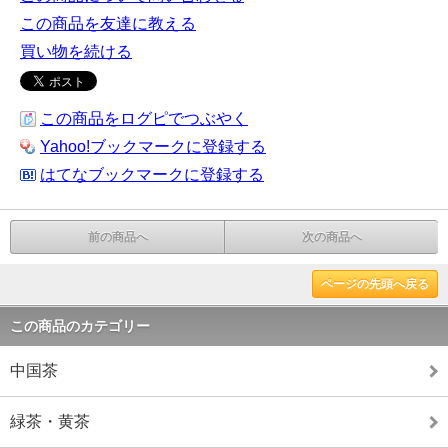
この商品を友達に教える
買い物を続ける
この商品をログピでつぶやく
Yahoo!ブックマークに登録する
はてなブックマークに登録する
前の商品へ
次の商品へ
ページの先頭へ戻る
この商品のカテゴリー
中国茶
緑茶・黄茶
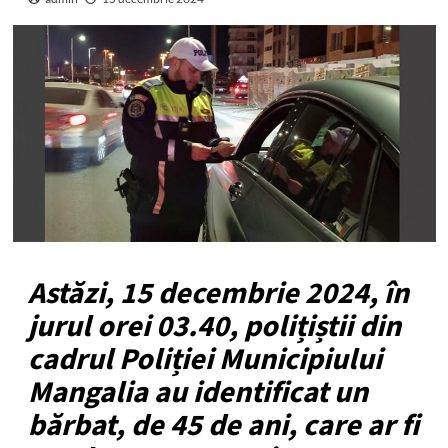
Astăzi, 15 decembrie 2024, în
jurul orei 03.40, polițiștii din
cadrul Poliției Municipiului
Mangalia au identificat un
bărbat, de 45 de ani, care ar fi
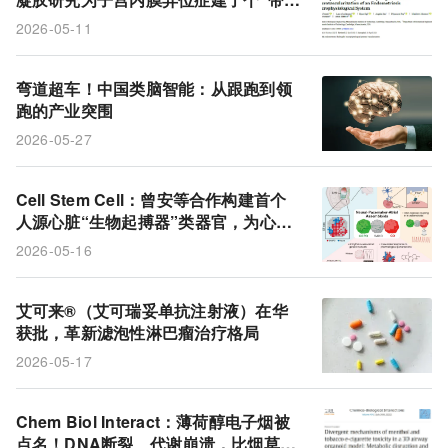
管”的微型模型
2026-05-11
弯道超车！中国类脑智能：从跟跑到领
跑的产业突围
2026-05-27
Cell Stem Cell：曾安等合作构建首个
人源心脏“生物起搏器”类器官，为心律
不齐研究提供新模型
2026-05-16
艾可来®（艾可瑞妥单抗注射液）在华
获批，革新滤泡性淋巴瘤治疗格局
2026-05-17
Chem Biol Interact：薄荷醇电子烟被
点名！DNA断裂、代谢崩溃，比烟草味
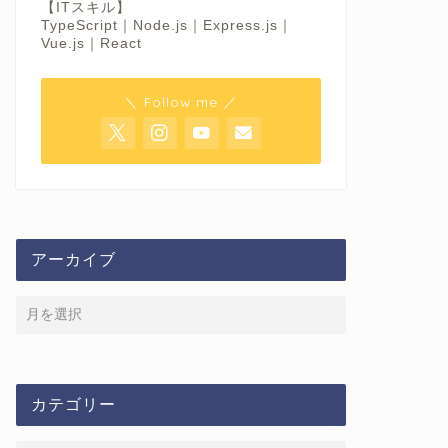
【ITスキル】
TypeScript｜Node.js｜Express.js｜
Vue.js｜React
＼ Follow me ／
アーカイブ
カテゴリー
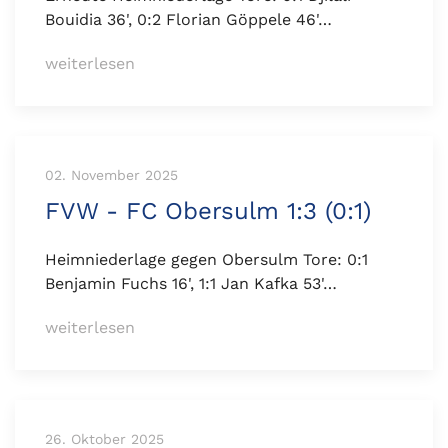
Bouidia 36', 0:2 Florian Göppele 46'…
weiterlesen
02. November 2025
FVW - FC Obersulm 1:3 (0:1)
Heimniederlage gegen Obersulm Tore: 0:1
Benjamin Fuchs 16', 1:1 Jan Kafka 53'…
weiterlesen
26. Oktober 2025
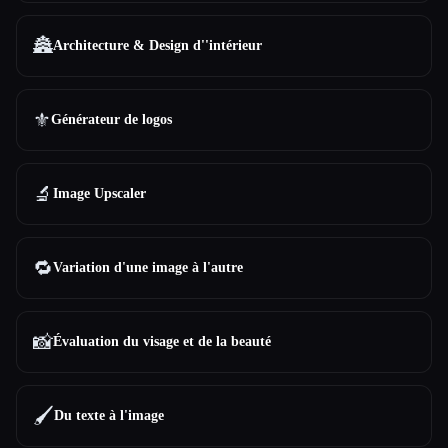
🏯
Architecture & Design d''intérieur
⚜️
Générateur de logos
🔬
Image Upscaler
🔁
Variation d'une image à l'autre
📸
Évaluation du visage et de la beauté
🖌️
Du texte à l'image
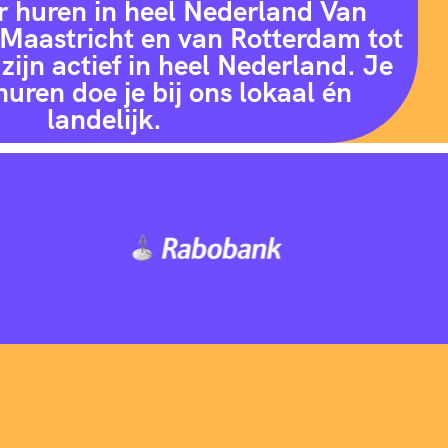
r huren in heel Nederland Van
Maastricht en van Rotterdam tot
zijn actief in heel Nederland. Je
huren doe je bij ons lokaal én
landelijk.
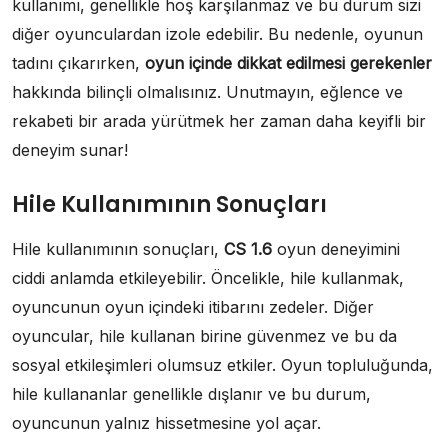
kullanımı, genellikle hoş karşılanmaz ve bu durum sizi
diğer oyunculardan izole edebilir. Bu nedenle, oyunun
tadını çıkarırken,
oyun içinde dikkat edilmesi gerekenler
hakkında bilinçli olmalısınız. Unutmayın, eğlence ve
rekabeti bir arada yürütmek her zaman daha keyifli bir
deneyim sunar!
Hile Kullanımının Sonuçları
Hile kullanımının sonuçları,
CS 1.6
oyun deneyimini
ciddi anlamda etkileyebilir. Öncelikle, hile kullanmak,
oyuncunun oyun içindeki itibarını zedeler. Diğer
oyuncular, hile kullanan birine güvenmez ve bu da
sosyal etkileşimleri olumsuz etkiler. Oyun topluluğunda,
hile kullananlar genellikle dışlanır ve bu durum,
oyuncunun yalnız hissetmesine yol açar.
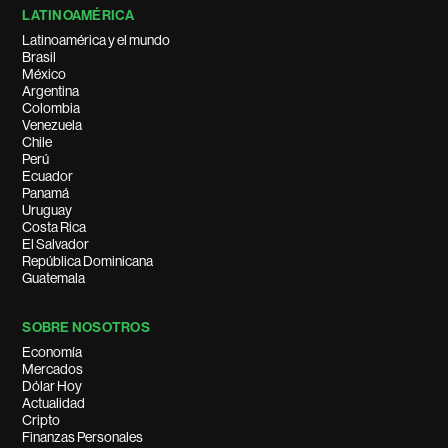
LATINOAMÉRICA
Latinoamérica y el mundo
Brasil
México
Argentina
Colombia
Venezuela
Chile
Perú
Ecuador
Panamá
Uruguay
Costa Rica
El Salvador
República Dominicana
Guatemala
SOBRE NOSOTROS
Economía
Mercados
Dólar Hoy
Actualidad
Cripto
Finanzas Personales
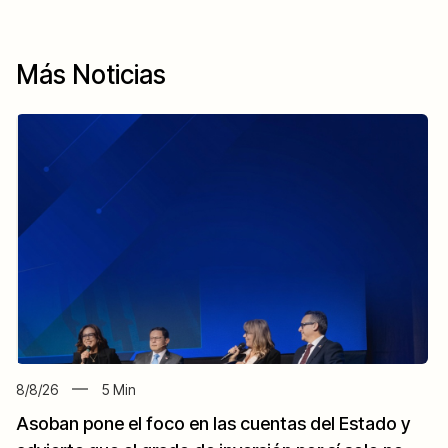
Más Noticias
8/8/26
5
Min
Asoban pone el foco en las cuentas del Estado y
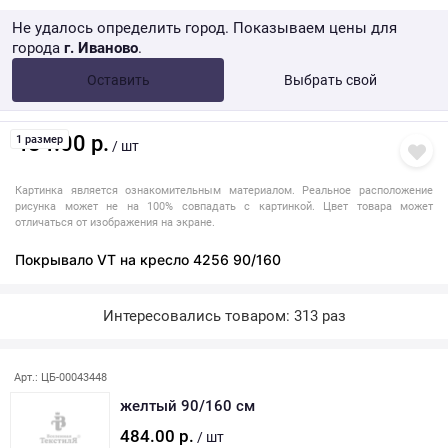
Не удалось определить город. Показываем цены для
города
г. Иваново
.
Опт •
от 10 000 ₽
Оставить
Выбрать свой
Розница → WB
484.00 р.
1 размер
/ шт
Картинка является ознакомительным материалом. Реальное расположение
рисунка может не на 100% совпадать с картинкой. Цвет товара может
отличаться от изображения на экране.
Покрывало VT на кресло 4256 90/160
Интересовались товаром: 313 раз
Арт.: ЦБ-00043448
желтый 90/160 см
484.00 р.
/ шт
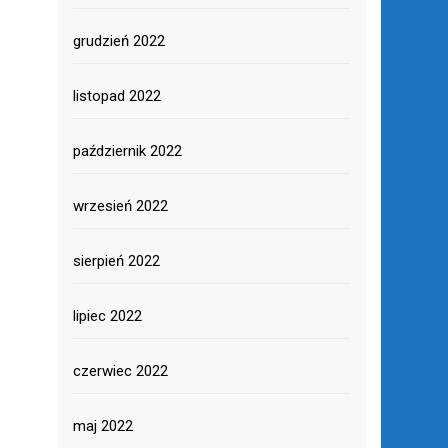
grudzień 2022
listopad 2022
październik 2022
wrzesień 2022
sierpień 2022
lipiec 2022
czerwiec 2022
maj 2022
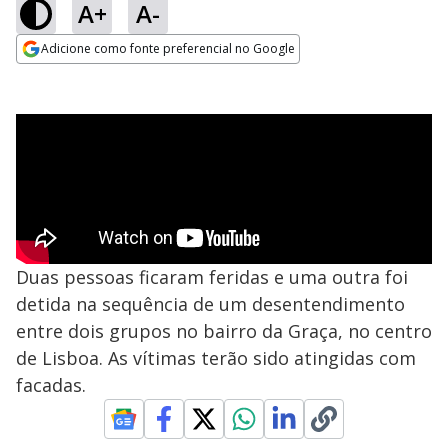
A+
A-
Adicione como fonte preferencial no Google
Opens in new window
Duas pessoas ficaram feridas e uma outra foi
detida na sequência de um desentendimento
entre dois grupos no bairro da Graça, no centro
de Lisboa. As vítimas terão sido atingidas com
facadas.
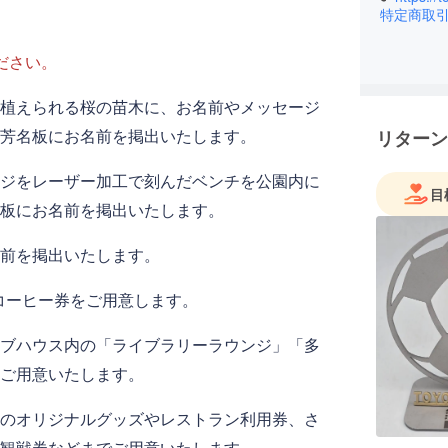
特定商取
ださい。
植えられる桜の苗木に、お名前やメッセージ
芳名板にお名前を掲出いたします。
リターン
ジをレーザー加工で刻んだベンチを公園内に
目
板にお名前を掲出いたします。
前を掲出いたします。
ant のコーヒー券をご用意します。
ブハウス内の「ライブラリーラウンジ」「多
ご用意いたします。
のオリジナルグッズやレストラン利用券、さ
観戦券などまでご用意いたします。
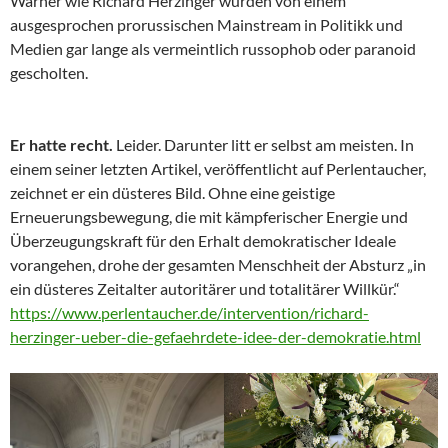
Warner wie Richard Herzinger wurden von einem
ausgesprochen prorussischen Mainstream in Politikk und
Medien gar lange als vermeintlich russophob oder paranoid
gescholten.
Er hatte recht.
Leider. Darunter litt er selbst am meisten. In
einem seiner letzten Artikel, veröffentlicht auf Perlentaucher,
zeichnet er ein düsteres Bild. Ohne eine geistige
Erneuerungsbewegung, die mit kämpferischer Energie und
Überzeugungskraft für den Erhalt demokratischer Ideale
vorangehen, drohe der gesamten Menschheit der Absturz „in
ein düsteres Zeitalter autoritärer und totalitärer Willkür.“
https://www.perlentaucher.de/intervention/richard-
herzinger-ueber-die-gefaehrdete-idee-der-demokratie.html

************

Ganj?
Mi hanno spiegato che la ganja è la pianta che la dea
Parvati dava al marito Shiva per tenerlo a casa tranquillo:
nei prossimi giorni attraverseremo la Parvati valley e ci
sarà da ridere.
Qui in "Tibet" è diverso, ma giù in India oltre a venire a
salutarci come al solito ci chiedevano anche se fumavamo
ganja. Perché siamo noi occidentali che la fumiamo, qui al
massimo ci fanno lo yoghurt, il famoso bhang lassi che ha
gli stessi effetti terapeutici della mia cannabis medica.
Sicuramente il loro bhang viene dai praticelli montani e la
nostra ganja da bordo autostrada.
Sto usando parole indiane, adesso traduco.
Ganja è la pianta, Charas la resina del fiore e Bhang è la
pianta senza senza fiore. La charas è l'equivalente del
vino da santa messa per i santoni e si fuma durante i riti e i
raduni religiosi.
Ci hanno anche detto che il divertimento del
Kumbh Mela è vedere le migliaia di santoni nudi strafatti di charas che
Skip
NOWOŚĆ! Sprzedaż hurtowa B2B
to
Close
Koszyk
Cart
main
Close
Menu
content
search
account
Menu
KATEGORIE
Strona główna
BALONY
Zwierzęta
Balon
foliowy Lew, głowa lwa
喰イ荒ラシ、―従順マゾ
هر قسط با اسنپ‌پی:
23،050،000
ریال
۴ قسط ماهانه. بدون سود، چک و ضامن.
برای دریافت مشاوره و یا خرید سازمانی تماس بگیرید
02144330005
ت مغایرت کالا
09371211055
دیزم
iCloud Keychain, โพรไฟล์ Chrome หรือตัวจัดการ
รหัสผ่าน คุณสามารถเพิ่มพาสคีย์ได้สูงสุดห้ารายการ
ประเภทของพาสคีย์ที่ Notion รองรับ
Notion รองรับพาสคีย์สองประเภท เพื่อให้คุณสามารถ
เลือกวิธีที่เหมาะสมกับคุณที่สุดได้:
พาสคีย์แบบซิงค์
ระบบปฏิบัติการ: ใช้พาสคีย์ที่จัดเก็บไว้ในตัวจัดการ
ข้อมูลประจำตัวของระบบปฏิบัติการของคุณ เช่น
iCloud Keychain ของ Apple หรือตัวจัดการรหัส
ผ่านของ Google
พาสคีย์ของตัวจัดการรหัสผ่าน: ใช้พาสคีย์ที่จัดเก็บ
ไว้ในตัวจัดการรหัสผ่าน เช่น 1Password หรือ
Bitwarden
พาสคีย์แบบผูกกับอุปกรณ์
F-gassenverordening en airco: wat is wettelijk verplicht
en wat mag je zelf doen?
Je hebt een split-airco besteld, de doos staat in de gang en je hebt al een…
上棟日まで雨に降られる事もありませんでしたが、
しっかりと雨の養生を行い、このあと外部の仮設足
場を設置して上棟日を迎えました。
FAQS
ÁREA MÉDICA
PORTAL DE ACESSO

************

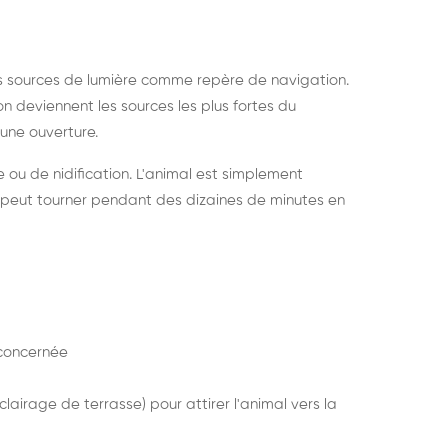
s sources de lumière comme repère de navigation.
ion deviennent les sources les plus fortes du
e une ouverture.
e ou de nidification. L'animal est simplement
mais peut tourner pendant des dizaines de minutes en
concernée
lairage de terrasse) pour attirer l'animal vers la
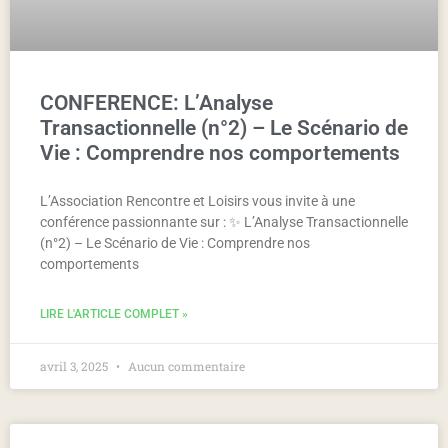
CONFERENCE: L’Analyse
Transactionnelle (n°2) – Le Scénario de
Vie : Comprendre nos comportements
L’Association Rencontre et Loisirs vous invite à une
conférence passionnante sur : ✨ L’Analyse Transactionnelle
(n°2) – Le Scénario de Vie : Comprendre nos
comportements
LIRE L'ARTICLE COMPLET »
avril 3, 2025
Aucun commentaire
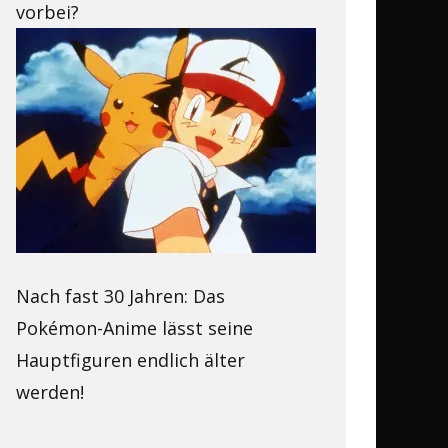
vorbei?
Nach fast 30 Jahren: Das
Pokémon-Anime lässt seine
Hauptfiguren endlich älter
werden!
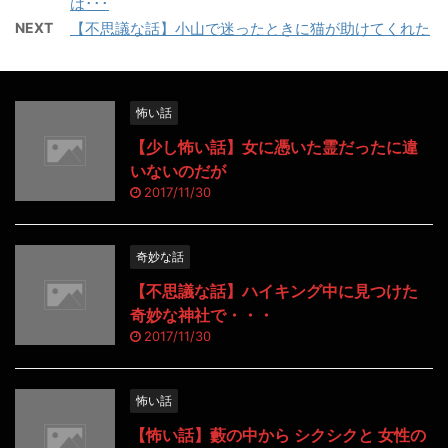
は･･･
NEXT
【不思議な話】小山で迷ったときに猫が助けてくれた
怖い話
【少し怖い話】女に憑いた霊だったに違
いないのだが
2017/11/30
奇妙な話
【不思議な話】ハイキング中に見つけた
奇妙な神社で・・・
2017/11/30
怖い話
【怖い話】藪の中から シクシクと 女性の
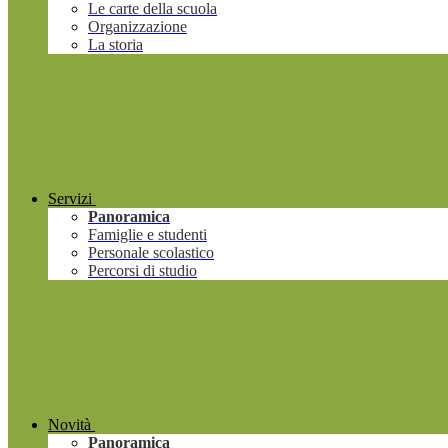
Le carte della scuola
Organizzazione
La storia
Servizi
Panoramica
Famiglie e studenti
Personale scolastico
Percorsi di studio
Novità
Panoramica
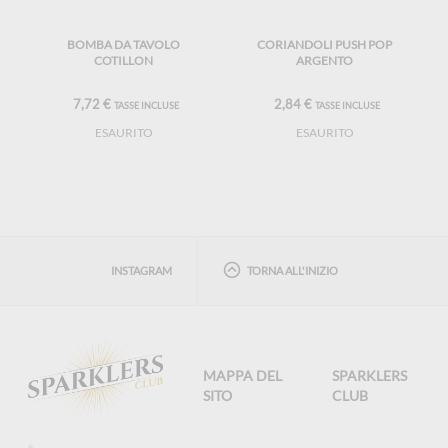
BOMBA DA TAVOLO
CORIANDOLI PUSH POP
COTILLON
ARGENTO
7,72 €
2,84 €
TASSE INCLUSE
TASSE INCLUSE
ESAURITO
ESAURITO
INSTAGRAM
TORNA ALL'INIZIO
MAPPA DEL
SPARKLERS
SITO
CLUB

************

Look for the word "durum" in the listing above, and copy every line where you find it.

OUTPUT FOR THIS EXERCISE >>
kullanımı, genellikle hoş karşılanmaz ve bu durum sizi
hile kullananlar genellikle dışlanır ve bu durum,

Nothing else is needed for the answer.